Here’s what they don’t tell you about people like Vince: they make everyone around them uncomfortable. Not because they’re assholes, but because they refuse to accept the boundaries the rest of us have made peace with. Art over here, science over there, performance in this box, research in that one. Vince looked at those walls and walked straight through them like they were made of smoke.
That street lamp globe, some piece of campus trash, becomes something else in his hands. There’s a Gogol quote below about how street lamps lie, how the devil lights them to show everything wrong. Pretty words. Academic words. The kind of thing that usually signals someone’s about to disappear up their own ass with Theory. But Vince actually understood it. Not from reading about it, but from doing it. From moving through space. From making things with his hands.

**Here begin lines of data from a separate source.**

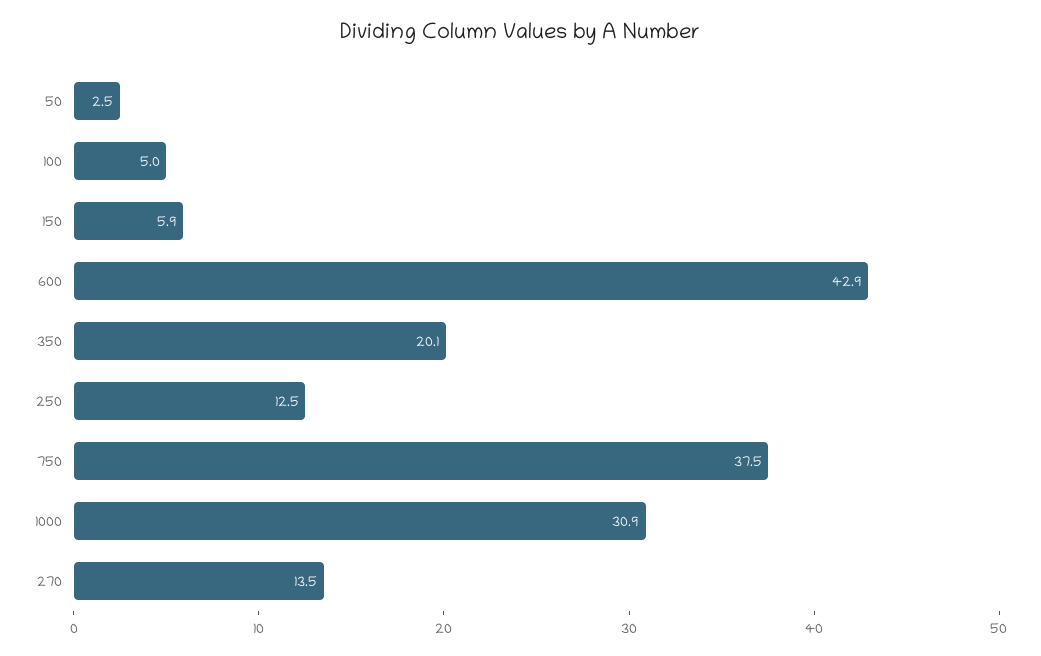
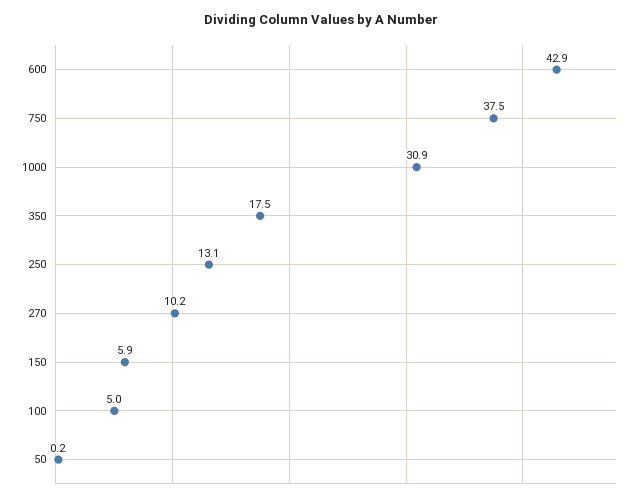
  {
-   "50": 2.5,
+   "50": 0.2,
    "100": 5,
    "150": 5.9,
    "600": 42.9,
-   "350": 20.1,
+   "350": 17.5,
-   "250": 12.5,
+   "250": 13.1,
    "750": 37.5,
    "1000": 30.9,
-   "270": 13.5
+   "270": 10.2
  }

Working with him on those Chocolate Heads projects meant dealing with someone who brought an almost offensive level of competence to everything. He didn’t just perform movement, he understood the physics of it, the anatomy of it, the material properties of whatever costume or prop he’d cobbled together from curtains and acorns and whatever other shit he’d found. He made his own clothes, his own jewelry. He could explain dendrology while carving wood into impossible shapes. He competed on American Ninja Warrior three times, because why the hell not?

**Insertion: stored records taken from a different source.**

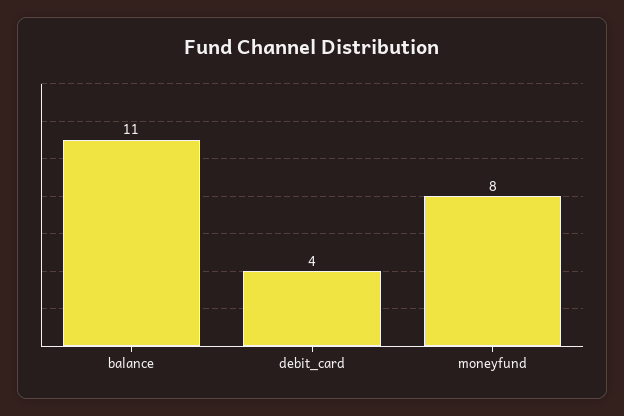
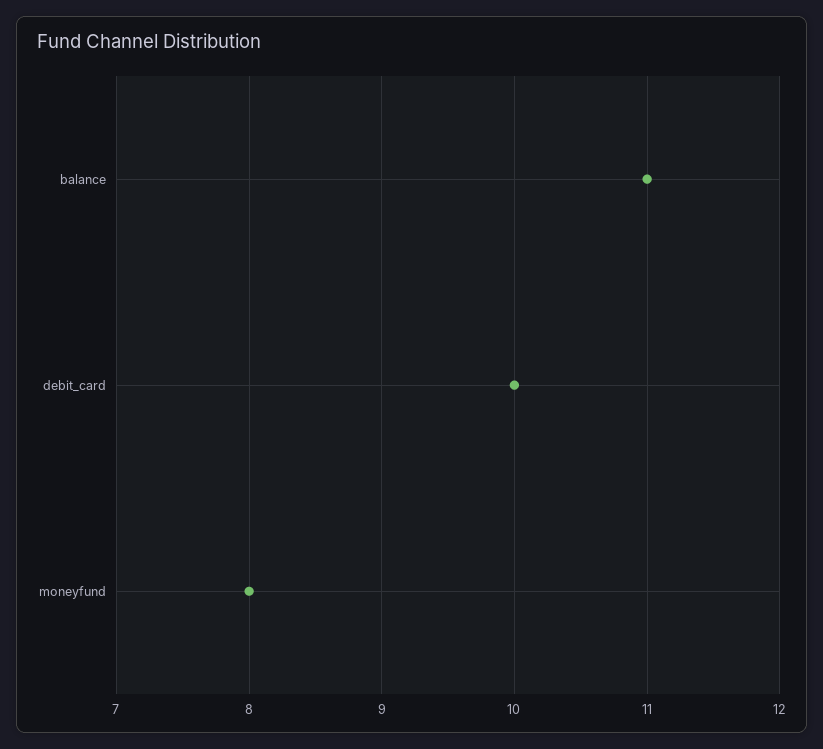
  {
    "balance": 11,
-   "debit_card": 4,
+   "debit_card": 10,
    "moneyfund": 8
  }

And here’s the part that really stings: that energy, that curiosity, that relentless drive to make and do and understand, it’s gone. Vince died in a mountaineering accident in August 2024. Thirty-one years old. All that knowledge, all that potential, all those future projects, finished. Done. The speculation I mentioned when I originally posted this video? Never happened. Never will.
They held a celebration of life at Stanford. People showed up in roller blades and colorful costumes, which is what he would have wanted, which is also the kind of detail that feels both perfectly right and completely inadequate when someone dies at thirty-one. What are you supposed to do with that? With someone who accomplished more before his PhD defense than most people manage in a lifetime?

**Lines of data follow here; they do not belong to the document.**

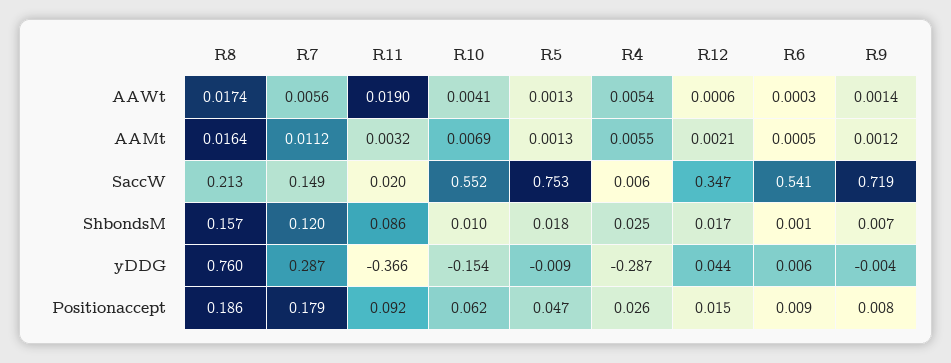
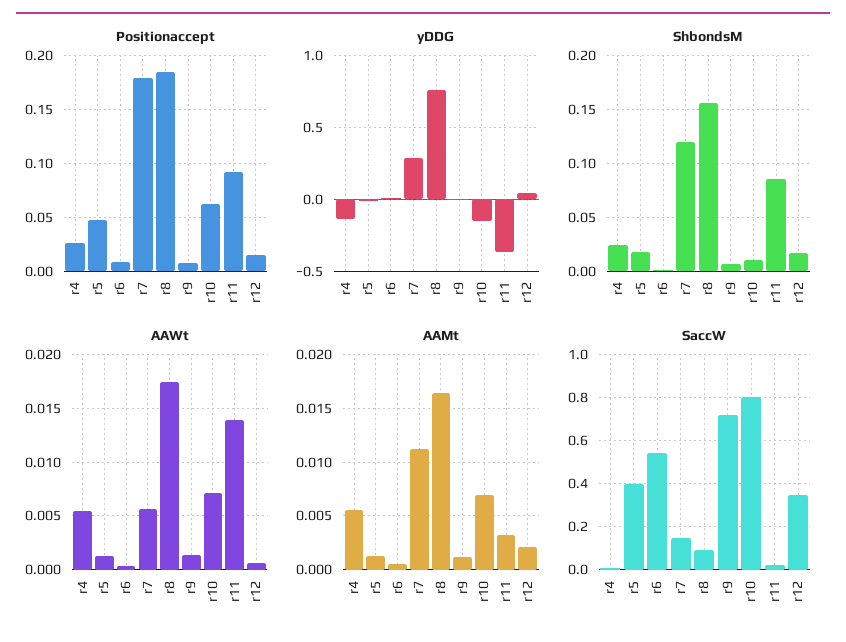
  {
    "AAWt": {
      "R8": 0.0174,
      "R7": 0.0056,
-     "R11": 0.019,
+     "R11": 0.014,
-     "R10": 0.0041,
+     "R10": 0.007,
      "R5": 0.0013,
      "R4": 0.0054,
      "R12": 0.0006,
      "R6": 0.0003,
      "R9": 0.0014
    },
    "AAMt": {
      "R8": 0.0164,
      "R7": 0.0112,
      "R11": 0.0032,
      "R10": 0.0069,
      "R5": 0.0013,
      "R4": 0.0055,
      "R12": 0.0021,
      "R6": 0.0005,
      "R9": 0.0012
    },
    "SaccW": {
-     "R8": 0.213,
+     "R8": 0.1,
      "R7": 0.149,
      "R11": 0.02,
-     "R10": 0.552,
+     "R10": 0.8,
-     "R5": 0.753,
+     "R5": 0.4,
      "R4": 0.006,
      "R12": 0.347,
      "R6": 0.541,
      "R9": 0.719
    },
    "ShbondsM": {
      "R8": 0.157,
      "R7": 0.12,
      "R11": 0.086,
      "R10": 0.01,
      "R5": 0.018,
      "R4": 0.025,
      "R12": 0.017,
      "R6": 0.001,
      "R9": 0.007
    },
    "yDDG": {
      "R8": 0.76,
      "R7": 0.287,
      "R11": -0.366,
      "R10": -0.154,
      "R5": -0.009,
-     "R4": -0.287,
+     "R4": -0.15,
      "R12": 0.044,
      "R6": 0.006,
      "R9": -0.004
    },
    "Positionaccept": {
      "R8": 0.186,
      "R7": 0.179,
      "R11": 0.092,
      "R10": 0.062,
      "R5": 0.047,
      "R4": 0.026,
      "R12": 0.015,
      "R6": 0.009,
      "R9": 0.008
    }
  }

The truth is: nothing. You do nothing. You look at the video of him dancing with that discarded street lamp globe and you think about waste. Not the globe… the life. The cruel math of someone that talented, that curious, that genuinely good, being erased from the world while countless mediocre assholes keep breathing and collecting paychecks and creating nothing of value.
Gogol said the devil lights the lamps to make everything look wrong. But Vince used light to reveal things as they actually were. He picked up broken pieces of infrastructure and saw possibility. He moved through the world without fear or pretension. He taught juggling. He made haute couture from garbage. He knew the names of trees and the structure of proteins and the geometry of abalone shells.
And now he’s dead.
The street lamp globe in this video is probably in a landfill somewhere now, or maybe someone kept it, I don’t know. What I know is that Vince saw something in it that the rest of us walked past. That was his gift. That was what made working with him so goddamn humbling. He made you see differently. He made you want to try harder. He made you set an alarm for 2:30 AM and think, “Yeah, okay, this is worth it.”
That light globe dance, that’s what I’ve got now. A video. A memory of someone dancing with something broken and imagining it whole. Speculation for some future that never came.
Fuck.
But, along with the street lamp, everything breathes deceit. It lies all the time, this Nevsky Prospect, but most of all at the time when night heaves its dense mass upon it and sets off the white and pale yellow walls of the houses, when the whole city turns into a rumbling and brilliance, myriads of carriages tumble from the bridges, postillions shout and bounce on their horses, and the devil himself lights the lamps only so as to show everything not as it really looks.